NA What does it mean optimizing a function

Section 6.1 What does it mean optimizing a function

Optimizing a function of \(n\) variables \(f:\Bbb R^n\to\Bbb R\) means finding its extrema, namely its local maxima and minima. Since a max of \(f(\boldsymbol{x})\) is a min for \(g(\boldsymbol{x})=-f(\boldsymbol{x})\text{,}\) we will consider just the case of the search for local minima.

Critical Points. Recall that the critical points (also called extrema) of a function \(f(\boldsymbol{x})\) with continuous first derivative are all zeros of the gradient

\begin{equation*} \nabla f(\boldsymbol{x}) = \left(f_{x_1}(\boldsymbol{x}),f_{x_2}(\boldsymbol{x}),\dots,f_{x_n}(\boldsymbol{x})\right). \end{equation*}

which is a vector with \(n\) components. Its zeros are therefore the solutions of a system of \(n\) equations in \(n\) variables.

Remark 6.1.1.

Here and throughout the book, we use the notation \(f_x\) to denote the partial derivative of \(f\) with respect the variable \(x\text{,}\) since the notation \(\partial f/\partial x\) would take too much space.

Classification of critical points. The type of a critical point \(\boldsymbol{x_0}\) is decided by the Hessian matrix

\begin{equation*} Hess(f) = \begin{pmatrix} f_{x^1x^1}&f_{x^1x^2}&\dots&f_{x^1x^n}\\ f_{x^2x^1}&f_{x^2x^2}&\dots&f_{x^2x^n}\\ \vdots&\ddots&\ddots&\vdots\\ f_{x^nx^1}&f_{x^nx^2}&\dots&f_{x^nx^n}\\ \end{pmatrix} \end{equation*}

at the point \(\boldsymbol{x_0}\text{.}\) Recall that mixed partial derivatives commute with each other and so the Hessian matrix is always symmetric. As we recalled in the previous chapter, symmetrix matrices have always all real eigenvalues.

What dictates the type of a critical point is exactly the spectrum of the Hessian:

if all eigenvalues of \(Hess_{\boldsymbol{x_0}}(f)\) are positive (i.e. \(Hess_{\boldsymbol{x_0}}(f)\) is positive-definite), then \(\boldsymbol{x_0}\) is a local minimum;
if all eigenvalues of \(Hess_{\boldsymbol{x_0}}(f)\) are negative (i.e. \(Hess_{\boldsymbol{x_0}}(f)\) is negative-definite), then \(\boldsymbol{x_0}\) is a local maximum;
otherwise, \(\boldsymbol{x_0}\) is a saddle.

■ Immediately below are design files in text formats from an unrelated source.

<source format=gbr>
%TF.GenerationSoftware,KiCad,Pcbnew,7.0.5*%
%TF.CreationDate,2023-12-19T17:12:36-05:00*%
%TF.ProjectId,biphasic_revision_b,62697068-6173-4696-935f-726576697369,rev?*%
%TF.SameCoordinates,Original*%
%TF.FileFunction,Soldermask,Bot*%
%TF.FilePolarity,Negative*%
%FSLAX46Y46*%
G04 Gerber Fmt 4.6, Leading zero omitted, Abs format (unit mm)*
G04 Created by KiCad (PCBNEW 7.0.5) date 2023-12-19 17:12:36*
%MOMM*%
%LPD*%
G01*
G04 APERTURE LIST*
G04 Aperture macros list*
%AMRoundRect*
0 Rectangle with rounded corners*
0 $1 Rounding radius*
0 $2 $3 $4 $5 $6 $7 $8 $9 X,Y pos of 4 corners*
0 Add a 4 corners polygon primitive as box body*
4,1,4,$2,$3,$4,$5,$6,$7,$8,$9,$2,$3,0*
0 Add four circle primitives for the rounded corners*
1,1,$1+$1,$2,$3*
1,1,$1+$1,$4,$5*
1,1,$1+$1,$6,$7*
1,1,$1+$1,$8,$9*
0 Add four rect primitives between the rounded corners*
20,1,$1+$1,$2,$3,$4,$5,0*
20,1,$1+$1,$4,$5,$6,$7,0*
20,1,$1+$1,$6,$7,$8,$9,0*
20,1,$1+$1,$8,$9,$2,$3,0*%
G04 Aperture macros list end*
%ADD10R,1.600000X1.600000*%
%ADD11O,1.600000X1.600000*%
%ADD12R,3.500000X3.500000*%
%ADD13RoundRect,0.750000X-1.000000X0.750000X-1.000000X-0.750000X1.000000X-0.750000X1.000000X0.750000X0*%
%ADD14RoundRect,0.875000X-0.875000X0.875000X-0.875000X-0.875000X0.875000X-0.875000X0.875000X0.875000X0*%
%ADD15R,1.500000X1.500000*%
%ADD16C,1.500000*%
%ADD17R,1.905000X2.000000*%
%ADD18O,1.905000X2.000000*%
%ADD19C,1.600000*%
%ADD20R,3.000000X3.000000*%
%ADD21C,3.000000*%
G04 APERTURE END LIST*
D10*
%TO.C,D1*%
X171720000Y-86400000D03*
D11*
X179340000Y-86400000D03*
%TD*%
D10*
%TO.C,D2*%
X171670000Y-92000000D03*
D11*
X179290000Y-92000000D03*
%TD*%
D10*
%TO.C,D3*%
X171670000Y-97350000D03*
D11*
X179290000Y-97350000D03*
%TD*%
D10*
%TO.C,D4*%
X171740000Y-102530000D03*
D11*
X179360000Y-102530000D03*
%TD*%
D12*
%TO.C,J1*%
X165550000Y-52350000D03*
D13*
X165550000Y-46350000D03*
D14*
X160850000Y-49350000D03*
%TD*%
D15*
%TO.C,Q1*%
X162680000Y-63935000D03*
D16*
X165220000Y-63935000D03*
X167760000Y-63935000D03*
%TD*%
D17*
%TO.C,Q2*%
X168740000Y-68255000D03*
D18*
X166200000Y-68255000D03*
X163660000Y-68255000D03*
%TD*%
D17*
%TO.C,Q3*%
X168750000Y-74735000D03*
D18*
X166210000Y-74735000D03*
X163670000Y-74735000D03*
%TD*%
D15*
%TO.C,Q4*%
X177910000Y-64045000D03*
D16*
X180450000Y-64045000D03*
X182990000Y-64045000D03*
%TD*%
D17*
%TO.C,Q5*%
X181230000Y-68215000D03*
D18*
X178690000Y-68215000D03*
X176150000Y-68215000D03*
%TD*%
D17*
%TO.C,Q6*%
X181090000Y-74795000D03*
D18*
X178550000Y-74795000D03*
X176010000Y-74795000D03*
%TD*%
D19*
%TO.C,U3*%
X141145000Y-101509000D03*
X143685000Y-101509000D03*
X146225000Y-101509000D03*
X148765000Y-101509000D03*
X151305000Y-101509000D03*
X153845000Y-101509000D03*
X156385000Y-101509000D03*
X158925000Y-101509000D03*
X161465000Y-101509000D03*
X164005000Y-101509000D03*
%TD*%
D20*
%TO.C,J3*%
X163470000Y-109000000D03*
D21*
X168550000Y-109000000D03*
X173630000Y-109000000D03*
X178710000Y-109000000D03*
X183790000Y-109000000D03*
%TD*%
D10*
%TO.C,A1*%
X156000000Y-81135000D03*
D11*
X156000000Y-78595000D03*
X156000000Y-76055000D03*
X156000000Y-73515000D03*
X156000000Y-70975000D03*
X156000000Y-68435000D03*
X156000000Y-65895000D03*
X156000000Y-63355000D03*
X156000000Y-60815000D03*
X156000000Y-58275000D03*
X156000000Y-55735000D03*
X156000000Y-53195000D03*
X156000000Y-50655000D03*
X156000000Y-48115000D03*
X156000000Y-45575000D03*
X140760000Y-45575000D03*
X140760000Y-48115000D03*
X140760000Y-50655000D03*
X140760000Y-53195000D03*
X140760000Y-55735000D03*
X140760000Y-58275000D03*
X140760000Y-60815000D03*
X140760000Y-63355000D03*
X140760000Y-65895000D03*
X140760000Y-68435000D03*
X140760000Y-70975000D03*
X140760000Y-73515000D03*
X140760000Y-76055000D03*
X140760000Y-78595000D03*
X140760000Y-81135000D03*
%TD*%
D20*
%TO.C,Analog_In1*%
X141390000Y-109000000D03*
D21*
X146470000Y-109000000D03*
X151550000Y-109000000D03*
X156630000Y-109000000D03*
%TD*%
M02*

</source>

Hence, solving an optimization problem of a smooth function is equivalent to solving a system of \(n\) equations in \(n\) variables.

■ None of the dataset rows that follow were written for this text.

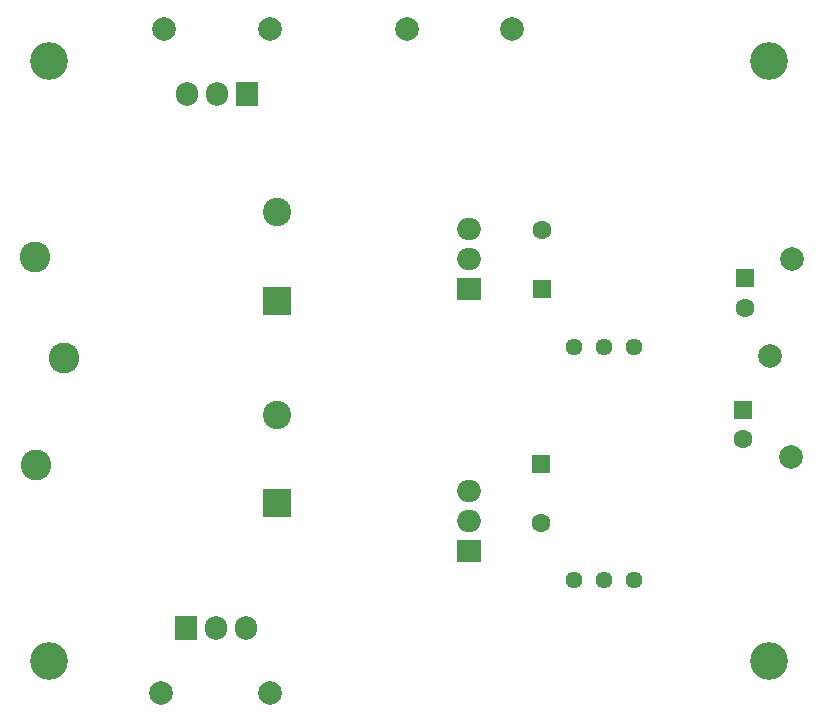
<source format=gbr>
G04 #@! TF.GenerationSoftware,KiCad,Pcbnew,(5.1.10-0-10_14)*
G04 #@! TF.CreationDate,2021-10-12T19:37:20+02:00*
G04 #@! TF.ProjectId,lv-lownoise-psu,6c762d6c-6f77-46e6-9f69-73652d707375,rev?*
G04 #@! TF.SameCoordinates,Original*
G04 #@! TF.FileFunction,Soldermask,Bot*
G04 #@! TF.FilePolarity,Negative*
%FSLAX46Y46*%
G04 Gerber Fmt 4.6, Leading zero omitted, Abs format (unit mm)*
G04 Created by KiCad (PCBNEW (5.1.10-0-10_14)) date 2021-10-12 19:37:20*
%MOMM*%
%LPD*%
G01*
G04 APERTURE LIST*
%ADD10C,1.440000*%
%ADD11C,2.000000*%
%ADD12C,1.600000*%
%ADD13R,1.600000X1.600000*%
%ADD14O,2.000000X1.905000*%
%ADD15R,2.000000X1.905000*%
%ADD16O,1.905000X2.000000*%
%ADD17R,1.905000X2.000000*%
%ADD18C,2.400000*%
%ADD19R,2.400000X2.400000*%
%ADD20C,2.600000*%
%ADD21C,3.200000*%
G04 APERTURE END LIST*
D10*
X134620000Y-77025500D03*
X132080000Y-77025500D03*
X129540000Y-77025500D03*
X134620000Y-57277000D03*
X132080000Y-57277000D03*
X129540000Y-57277000D03*
D11*
X148018500Y-49784000D03*
D12*
X143891000Y-65087500D03*
D13*
X143891000Y-62587500D03*
D12*
X144018000Y-53935000D03*
D13*
X144018000Y-51435000D03*
D12*
X126746000Y-72183000D03*
D13*
X126746000Y-67183000D03*
D12*
X126809500Y-47324000D03*
D13*
X126809500Y-52324000D03*
D11*
X94551500Y-86550500D03*
X103822500Y-86550500D03*
X103822500Y-30353000D03*
X94869000Y-30353000D03*
X124333000Y-30353000D03*
X115379500Y-30353000D03*
X147955000Y-66548000D03*
X146113500Y-58039000D03*
D14*
X120650000Y-69469000D03*
X120650000Y-72009000D03*
D15*
X120650000Y-74549000D03*
D14*
X120650000Y-47244000D03*
X120650000Y-49784000D03*
D15*
X120650000Y-52324000D03*
D16*
X101790500Y-81089500D03*
X99250500Y-81089500D03*
D17*
X96710500Y-81089500D03*
D16*
X96774000Y-35814000D03*
X99314000Y-35814000D03*
D17*
X101854000Y-35814000D03*
D18*
X104394000Y-62992000D03*
D19*
X104394000Y-70492000D03*
D18*
X104394000Y-45840000D03*
D19*
X104394000Y-53340000D03*
D20*
X83921600Y-49631600D03*
X86360000Y-58166000D03*
X83972400Y-67259200D03*
D21*
X146050000Y-33020000D03*
X146050000Y-83820000D03*
X85090000Y-83820000D03*
X85090000Y-33020000D03*
M02*

</source>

An Example. If \(f(x)\) is quadratic, it can be written in matrix notation as

\begin{equation*} f(x) = \frac{1}{2}\boldsymbol{x}^TA\boldsymbol{x} - b^T\boldsymbol{x} +c \end{equation*}

where \(A\) is a \(n\times n\) symmetric matrix, \(b\) a vector with \(n\) components and c a number. A direct calculation shows that

\begin{equation*} Hess(f) = A, \end{equation*}

namely in this case the Hessian is constant (just like the second derivative of a quadratic function in one variable). Then, \(f(x)\) has a minimum if and only f all eigenvalues of \(A\) are positive. Since

\begin{equation*} \nabla f(x) = A\boldsymbol{x} - b, \end{equation*}

the position of the minimum coincides with the solution of the linear system

\begin{equation*} A\boldsymbol{x}=b. \end{equation*}

Equivalence of Optimization and Root-finding. Since critical points are solutions of \(n\times n\) systems, every optimization problem is a root-finding problem and so it can be solve by any root-finding method (see Chapter 3).

The inverse is also true. Given any function of \(n\) variables \(f(x)\text{,}\) each of its zeros is a clearly minimum for the function \(F(x) = \left(f(x)\right)^2\text{,}\) since the square of a real number cannot be negative. Hence, all optimization methods can be used to find roots.